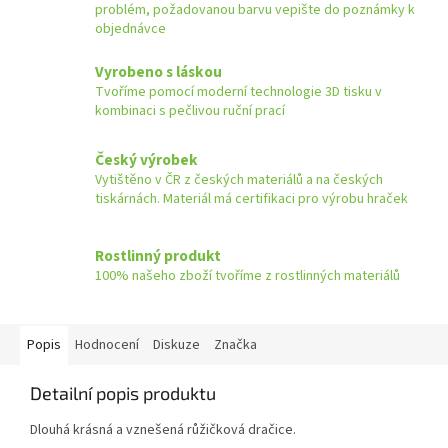
problém, požadovanou barvu vepište do poznámky k
objednávce
Vyrobeno s láskou
Tvoříme pomocí moderní technologie 3D tisku v
kombinaci s pečlivou ruční prací
Český výrobek
Vytištěno v ČR z českých materiálů a na českých
tiskárnách. Materiál má certifikaci pro výrobu hraček
Rostlinný produkt
100% našeho zboží tvoříme z rostlinných materiálů
Popis
Hodnocení
Diskuze
Značka
Detailní popis produktu
Dlouhá krásná a vznešená růžičková dračice.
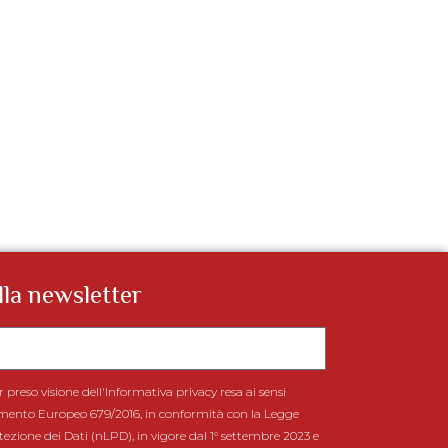
alla newsletter
r preso visione dell'Informativa privacy resa ai sensi
lamento Europeo 679/2016, in conformità con la Legge
tezione dei Dati (nLPD), in vigore dal 1° settembre 2023 e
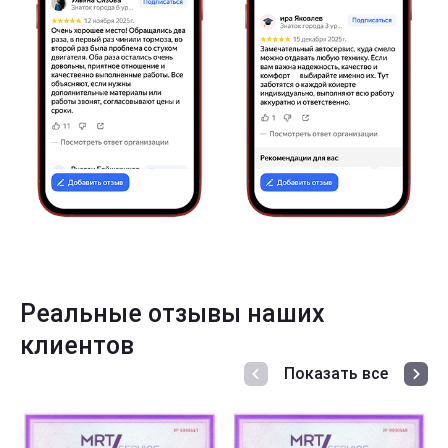
Реальные отзывы наших
клиентов
Показать все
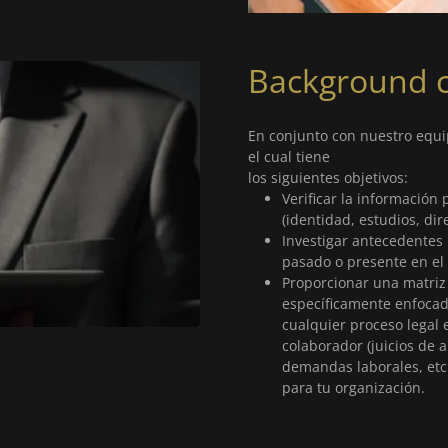
Background 
En conjunto con nuestro equi
el cual tiene
los siguientes objetivos:
Verificar la información
(identidad, estudios, dire
Investigar antecedentes 
pasado o presente en el
Proporcionar una matriz 
específicamente enfoca
cualquier proceso legal 
colaborador (juicios de a
demandas laborales, etc.
para tu organización.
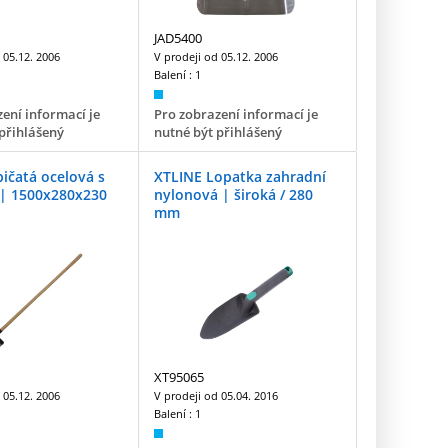
JAD5400
d
05.12. 2006
V prodeji od
05.12. 2006
Balení :
1
ení informací je
Pro zobrazení informací je
přihlášený
nutné být přihlášený
ičatá ocelová s
XTLINE Lopatka zahradní
| 1500x280x230
nylonová | široká / 280
mm
XT95065
d
05.12. 2006
V prodeji od
05.04. 2016
Balení :
1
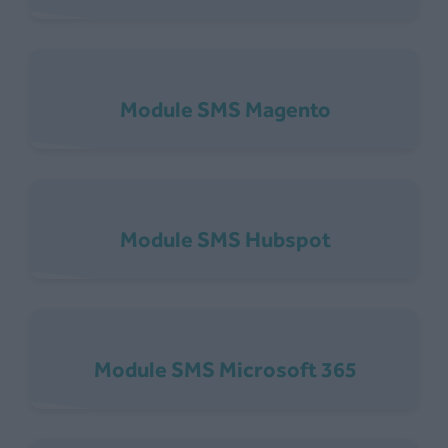
Module SMS Magento
Module SMS Hubspot
Module SMS Microsoft 365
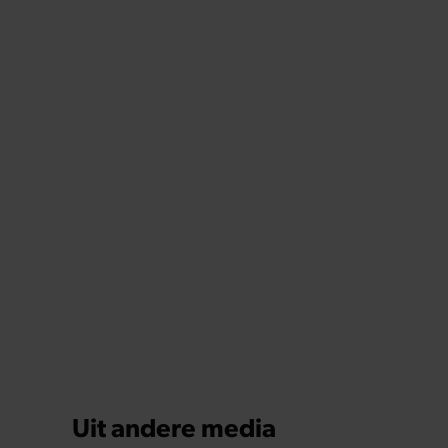
Uit andere media
GEZOND
Xandra Brood blikt terug op eerste
liefdesnest met Herman Brood: “Hier is
Lola geboren”
Het is deze zomer precies 25 jaar geleden dat
Herman Brood overleed na zijn sprong van het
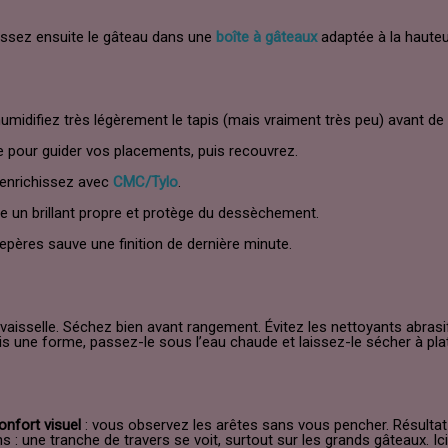
lissez ensuite le gâteau dans une
boîte à gâteaux
adaptée à la hauteu
humidifiez très légèrement le tapis (mais vraiment très peu) avant de
 pour guider vos placements, puis recouvrez.
 enrichissez avec
CMC/Tylo
.
 un brillant propre et protège du dessèchement.
epères sauve une finition de dernière minute.
aisselle. Séchez bien avant rangement. Évitez les nettoyants abrasifs
pris une forme, passez-le sous l’eau chaude et laissez-le sécher à plat
onfort visuel
: vous observez les arêtes sans vous pencher. Résultat :
 une tranche de travers se voit, surtout sur les grands gâteaux. Ici,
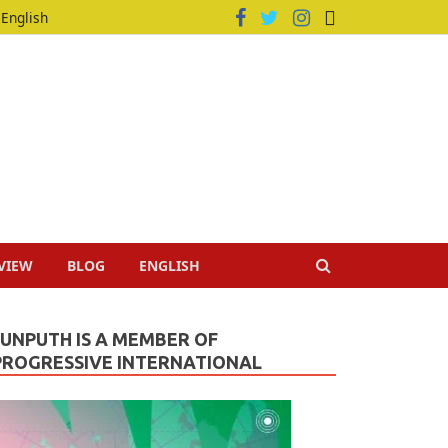
English
VIEW
BLOG
ENGLISH
JUNPUTH IS A MEMBER OF
PROGRESSIVE INTERNATIONAL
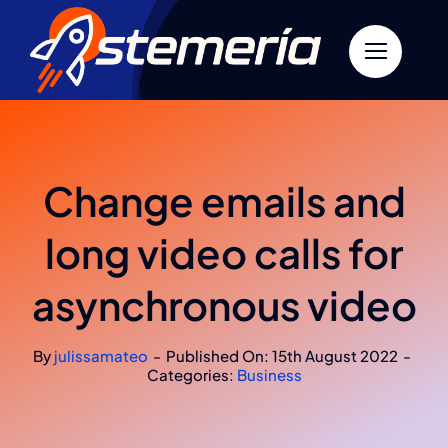
Skip
to
content
Change emails and
long video calls for
asynchronous video
By
julissamateo
-
Published On: 15th August 2022
-
Categories:
Business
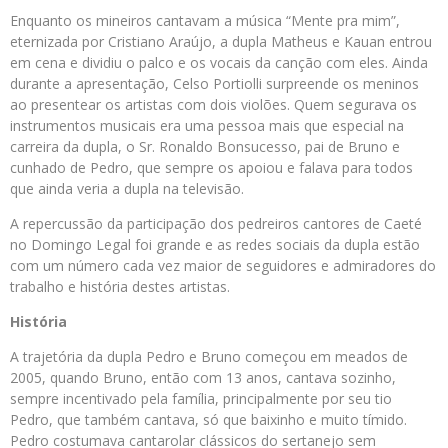
Enquanto os mineiros cantavam a música “Mente pra mim”,
eternizada por Cristiano Araújo, a dupla Matheus e Kauan entrou
em cena e dividiu o palco e os vocais da canção com eles. Ainda
durante a apresentação, Celso Portiolli surpreende os meninos
ao presentear os artistas com dois violões. Quem segurava os
instrumentos musicais era uma pessoa mais que especial na
carreira da dupla, o Sr. Ronaldo Bonsucesso, pai de Bruno e
cunhado de Pedro, que sempre os apoiou e falava para todos
que ainda veria a dupla na televisão.
A repercussão da participação dos pedreiros cantores de Caeté
no Domingo Legal foi grande e as redes sociais da dupla estão
com um número cada vez maior de seguidores e admiradores do
trabalho e história destes artistas.
História
A trajetória da dupla Pedro e Bruno começou em meados de
2005, quando Bruno, então com 13 anos, cantava sozinho,
sempre incentivado pela família, principalmente por seu tio
Pedro, que também cantava, só que baixinho e muito tímido.
Pedro costumava cantarolar clássicos do sertanejo sem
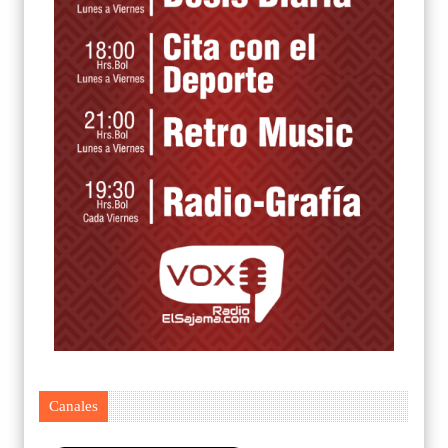
Canales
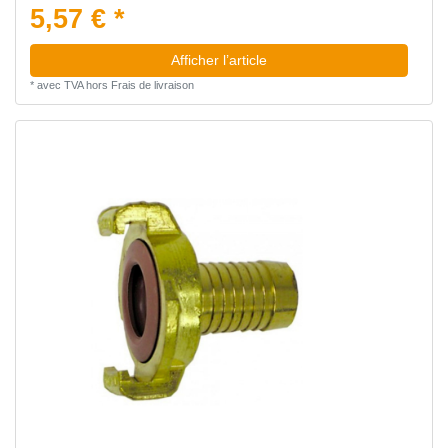
5,57 € *
Afficher l’article
*
avec TVA
hors
Frais de livraison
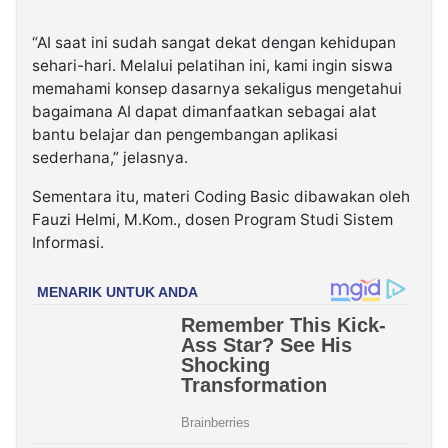
“AI saat ini sudah sangat dekat dengan kehidupan
sehari-hari. Melalui pelatihan ini, kami ingin siswa
memahami konsep dasarnya sekaligus mengetahui
bagaimana AI dapat dimanfaatkan sebagai alat
bantu belajar dan pengembangan aplikasi
sederhana,” jelasnya.
Sementara itu, materi Coding Basic dibawakan oleh
Fauzi Helmi, M.Kom., dosen Program Studi Sistem
Informasi.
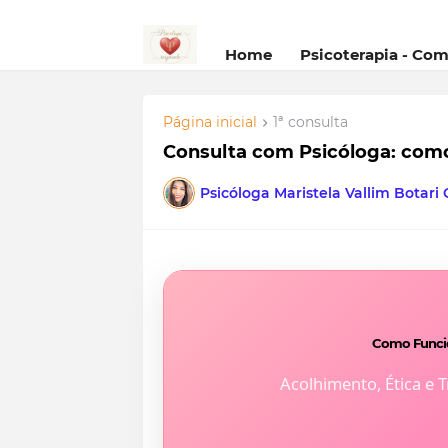
Home
Psicoterapia - Co
Página inicial
1ª consulta
Consulta com Psicóloga: com
Psicóloga Maristela Vallim Botari
Como Funcio
Acolhimento, Ética e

**EXERCISE**.
Retrieve all lines from the data that contain the string "Psicóloga".

**THE COMPLETED TASK**.
Consulta com Psicóloga: com
Psicóloga Maristela Vallim Botari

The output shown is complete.